TORONTO – Researchers are warning that plans to provide high-speed Internet access in Canadian vehicles will pose a great safety risk to drivers who are easily distracted by voice-operated devices.
“Because of the potential for driver distraction, safety should be of great concern,” said University of Toronto professor Ian Spence, author of a new study on the impact of auditory distractions on visual attention.
“Many people assume that talking to a voice-operated device will be as safe as using a hands-free cell phone, but neither activity is safe.”
In September, Canadian telecom provider Rogers Communications and U.S. carrier Sprint announced plans to bring wireless service to automakers.
The plan would allow automakers deploying Sprint’s Velocity platform – developed specifically for the auto industry – to use Rogers’ wireless networks, including its high-speed Long-Term Evolution (LTE) network.
Drivers with the option could then use a touchscreen on the dashboard or voice-commands to access weather or accident alerts, and receive customized packages of news and sports. The technology would also open the possibility of passengers watching TV on demand while on the road.
But a sobering study, conducted by Spence and a team of researchers, found that these types of technology act as a distraction to drivers – leading them to react slower behind the wheel, possibly resulting in a serious collision.
Researchers asked subjects to perform an “attentional visual field test” where they repeatedly identified the random location of an object in visual clutter on a computer monitor while carrying out a range of listening and speaking tasks.
For example, subjects were asked to do tasks as simple as listening to news radio, to answering yes or no questions while performing the visual test. Sometimes subjects were asked to answer verbally, other times they were asked to merely think about their answers.
According to the study, poor performance on this test is known to be a good predictor of unsafe driving.
“It did not matter whether the subject spoke the answer aloud or simply thought about the answer,” said Spence.
“It was the thinking, not speaking, that caused them to slow down.”
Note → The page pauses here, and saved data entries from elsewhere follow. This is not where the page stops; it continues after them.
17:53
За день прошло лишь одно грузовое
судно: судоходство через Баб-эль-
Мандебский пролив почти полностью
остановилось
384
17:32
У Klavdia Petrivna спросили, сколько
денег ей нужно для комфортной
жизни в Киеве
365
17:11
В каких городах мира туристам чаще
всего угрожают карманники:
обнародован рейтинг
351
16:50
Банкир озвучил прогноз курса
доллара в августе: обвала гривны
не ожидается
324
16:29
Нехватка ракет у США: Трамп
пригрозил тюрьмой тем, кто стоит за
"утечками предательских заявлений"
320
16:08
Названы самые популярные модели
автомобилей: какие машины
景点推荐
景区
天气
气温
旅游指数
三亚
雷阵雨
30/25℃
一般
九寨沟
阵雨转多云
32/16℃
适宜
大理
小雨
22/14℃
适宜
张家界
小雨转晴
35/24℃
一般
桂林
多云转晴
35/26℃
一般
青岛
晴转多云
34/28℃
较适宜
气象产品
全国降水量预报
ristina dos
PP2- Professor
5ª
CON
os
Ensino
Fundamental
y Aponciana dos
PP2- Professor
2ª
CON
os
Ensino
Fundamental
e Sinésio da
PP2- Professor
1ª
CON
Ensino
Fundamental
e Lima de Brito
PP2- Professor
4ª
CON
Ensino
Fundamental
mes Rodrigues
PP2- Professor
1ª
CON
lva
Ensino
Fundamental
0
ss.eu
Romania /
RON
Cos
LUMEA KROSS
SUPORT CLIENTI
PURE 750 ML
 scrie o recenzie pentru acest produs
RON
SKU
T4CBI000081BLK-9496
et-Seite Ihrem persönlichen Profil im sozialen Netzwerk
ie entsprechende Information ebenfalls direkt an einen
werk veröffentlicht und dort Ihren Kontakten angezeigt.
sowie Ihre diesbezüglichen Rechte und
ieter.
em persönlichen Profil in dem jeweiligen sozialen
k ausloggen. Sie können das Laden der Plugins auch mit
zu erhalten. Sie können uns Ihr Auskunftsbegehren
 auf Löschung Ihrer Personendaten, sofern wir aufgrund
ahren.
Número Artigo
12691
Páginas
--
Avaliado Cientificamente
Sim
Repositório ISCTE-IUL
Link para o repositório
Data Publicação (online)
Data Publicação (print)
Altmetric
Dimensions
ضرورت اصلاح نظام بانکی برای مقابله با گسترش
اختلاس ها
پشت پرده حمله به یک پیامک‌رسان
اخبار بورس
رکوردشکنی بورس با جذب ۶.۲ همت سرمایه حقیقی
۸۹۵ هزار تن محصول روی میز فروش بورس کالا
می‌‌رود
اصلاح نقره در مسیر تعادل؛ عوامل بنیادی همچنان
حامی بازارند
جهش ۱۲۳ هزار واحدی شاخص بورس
Spence warns that on the road this delay could cause a serious accident.
“At 50 kilometres per hour, a car travels 13.9 metres in one second. A driver who brakes one second earlier than another driver to avoid a collision, will either prevent it completely or be travelling more slowly when it occurs, lowering the probability of severe injury or fatality,” he said.
“A delay in braking by as much as one second presents a significant threat to safe driving and casts doubt on the belief that hands-free voice-controlled devices reduce driver distraction.”
In a statement to Global News, Spence said that while Internet connection in cars is inevitable, drivers need to work out ways of using these features wisely.
Some tech companies have recently introduced software features in hopes of combating distracted driving.
This week, Microsoft unveiled a smartphone software update that includes a new “Driving Mode” that will automatically silence incoming calls and texts when the phone is linked wirelessly with a Bluetooth device in the car.
Apple has a feature called “Do Not Disturb” which can silence calls and texts, however the user must manually turn it on when needed.
Spence notes that while this is a welcome feature, the downfall in these efforts are that users must choose to turn it on.
“If the driver doesn’t switch it on, there is no value to the feature; calls and texts will come through as you drive. Maybe it would be better for Microsoft and Apple to have these safety features switched on by default,” Spence said via email.